I did not come from a family of scientists, but I have several family members in the medical field. I was always drawn to science growing up, and I wanted to pursue a career in medicine. I began doing research in high school mostly in genetics. Once in college, I continued to work in research labs, which I found more enjoyable than working in a clinical setting. I then decided to pursue science as a researcher because I could still contribute significantly to the advancement of medicine without working directly with patients.
What drew you to Wistar and what do you like about working here?
Following my Ph.D., I wanted to progress in the field of epigenetics and bioinformatics. A colleague in my Ph.D. lab connected me with Dr. Alessandro Gardini, who offered me an opportunity to continue my training as a Postdoctoral Fellow in his lab. Wistar is a highly regarded Institute and well known for its groundbreaking research. This reputation made it easy to choose to work here. I like the collaborative environment Wistar fosters within the Institute and with other academic institutions in the area, like the University of Pennsylvania. These collaborations allow access to more ideas and technologies that enhance the productivity of the research done in Wistar labs.

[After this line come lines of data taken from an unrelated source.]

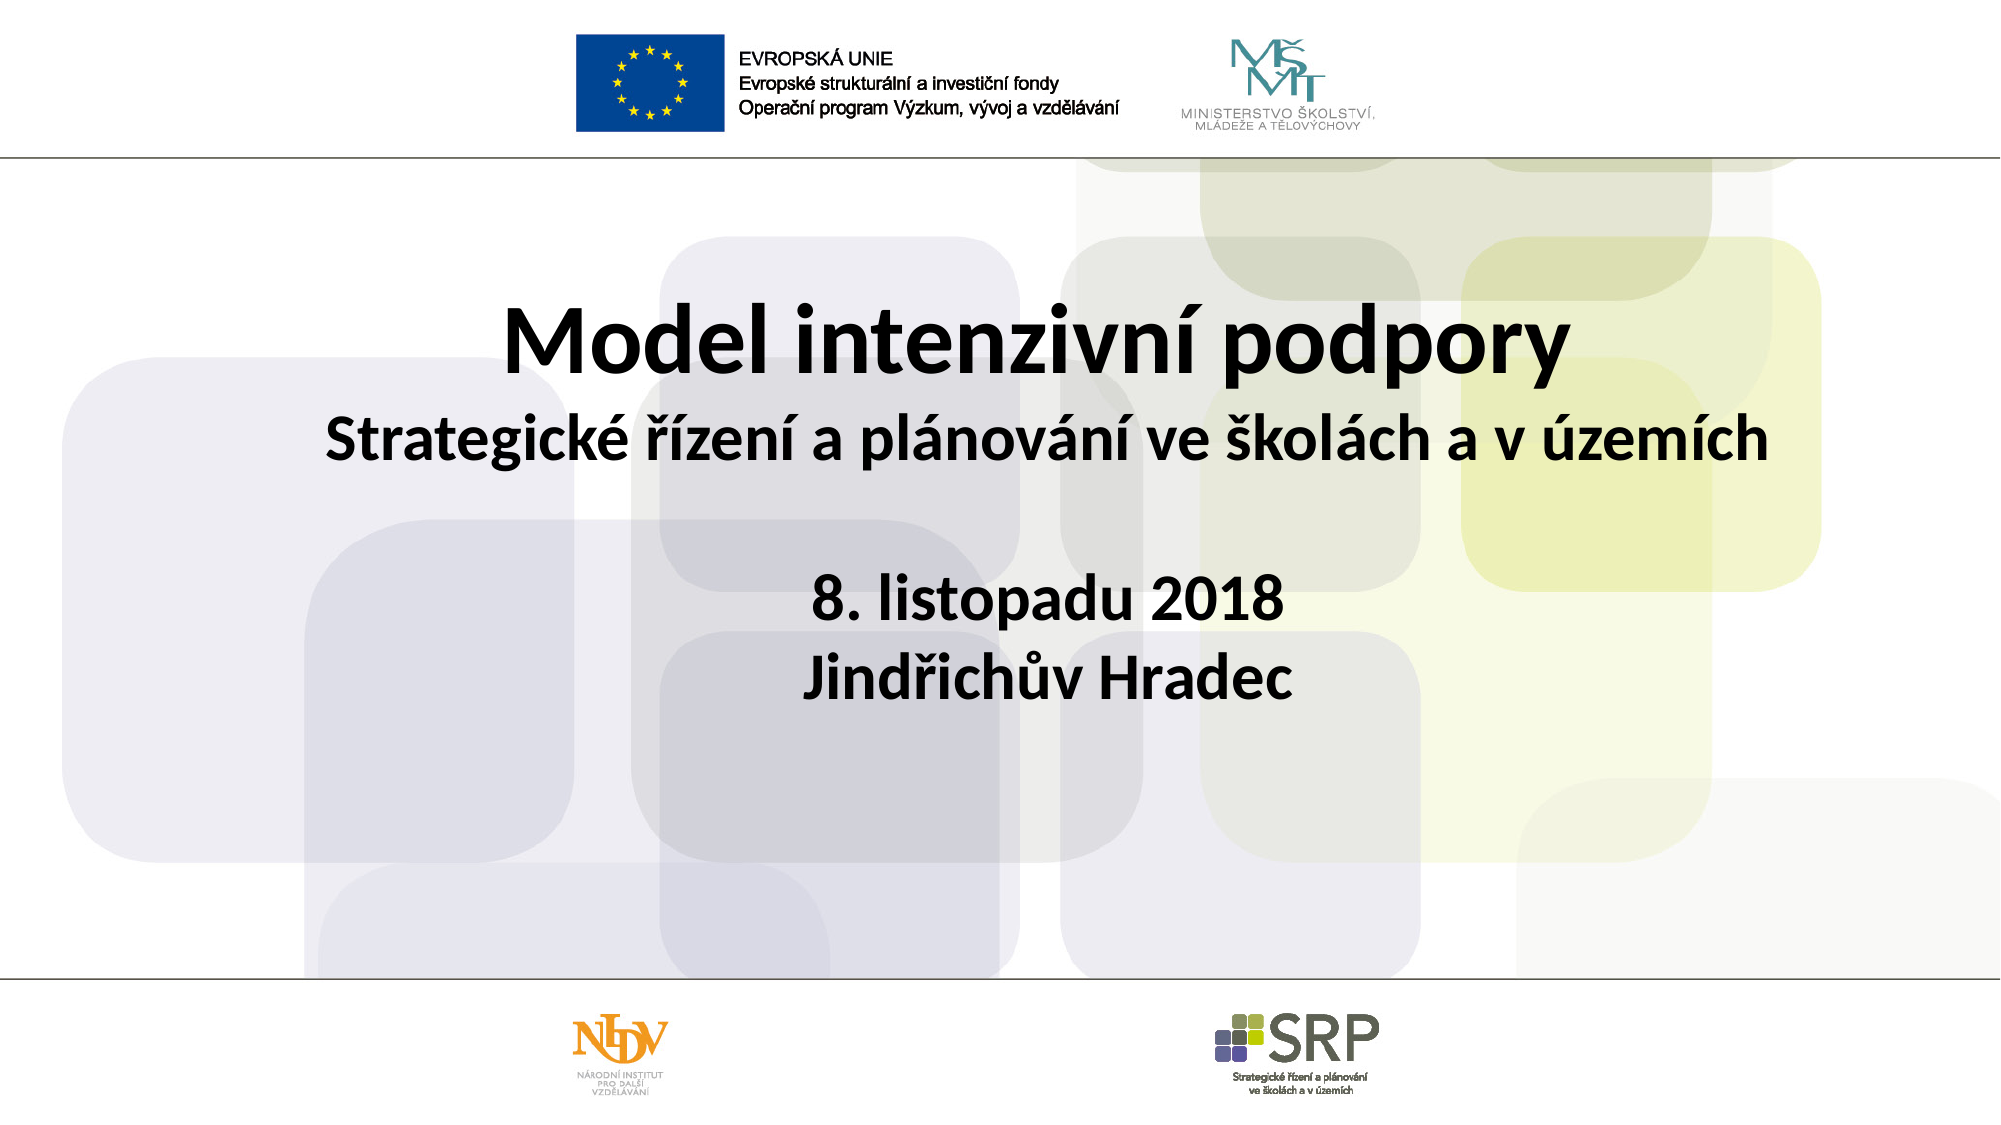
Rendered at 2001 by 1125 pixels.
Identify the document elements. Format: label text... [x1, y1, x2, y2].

picture [0, 0, 2001, 1125]
text_box Model intenzivní podpory Strategické řízení a plánování ve školách a v územích 8. listopadu 2018 Jindřichův Hradec [160, 266, 1937, 721]
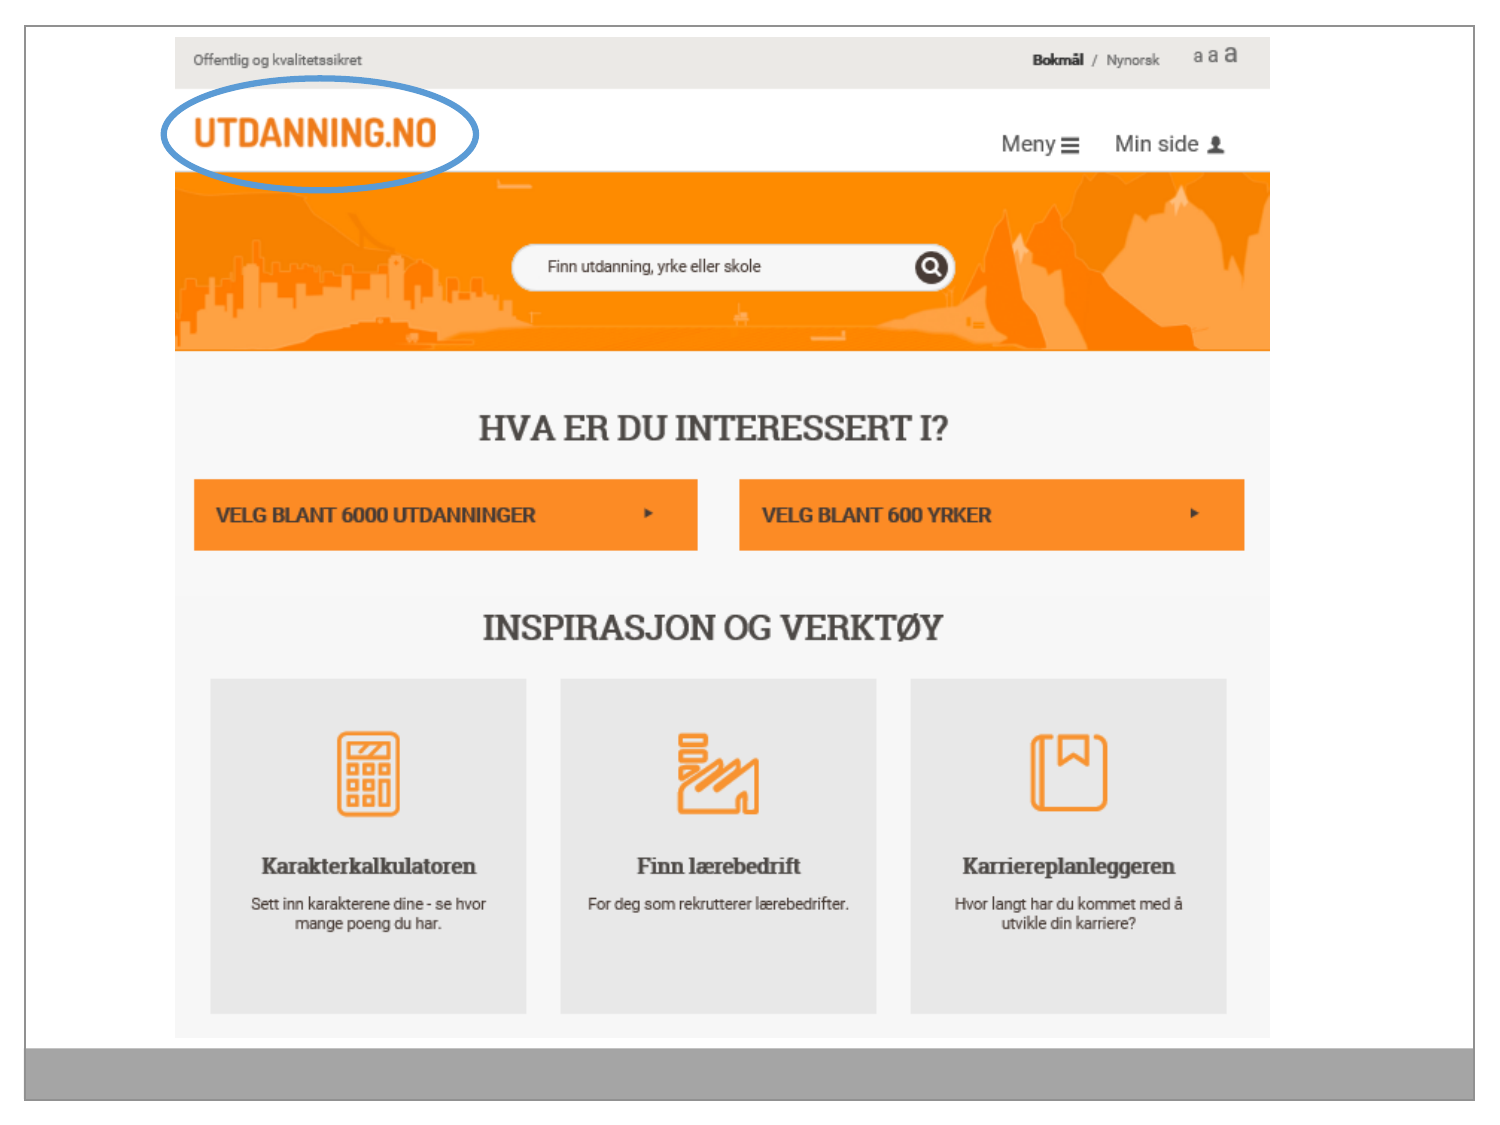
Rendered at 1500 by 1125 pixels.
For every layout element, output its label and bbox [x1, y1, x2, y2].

picture [175, 37, 1270, 1038]
text_box [162, 119, 168, 149]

What is your favorite part of your role and your day?
I enjoy doing experiments at the bench, but my favorite part is getting results back from sequencing experiments and analyzing the data.
Do you have a challenging moment in your career so far and how did you overcome it?
My most challenging times were during my Ph.D. There were points where it felt like none of my experiments were working, which was stressful because I knew graduation was contingent on me having enough data to write a manuscript for publication. I overcame this by finally reaching out and getting extra help from my mentor and other lab colleagues. Through the years, I also learned to step back and look at the collection of my work rather than focus on a particularly difficult time. This gave me the encouragement to persevere and complete my Ph.D.
What advice do you have for someone who wants to pursue science?
Science is a rewarding career, but there will be difficult and discouraging times. It is crucial to know when to ask for help, whether it is with an experiment or career advice. Also, it is good to have career goals, but you do not have to follow a rigid path. It is okay to change your mind about what you want or don’t want to do. The great thing about science is that there are many paths one can take in various fields, so it is best to stay flexible and keep an open mind about opportunities that may come your way.
Congratulations on receiving the Wistar Diversity, Equity, and Inclusion Travel award. What does this opportunity mean for you?
Thank you! With this award, I can focus more on the bioinformatics training I need to advance my career. More importantly, as a Black woman in science, this award is especially meaningful since there are so few of us in the field. A career in science can be highly competitive. It is even more challenging for people of color, LGBTQIA+ people, and people from under resourced communities, as opportunities for these groups are particularly scarce. I hope Wistar continues to offer opportunities like this and uplift people from underrepresented populations like myself. An equitable representation of different people in the field will only promote better science and more advancements.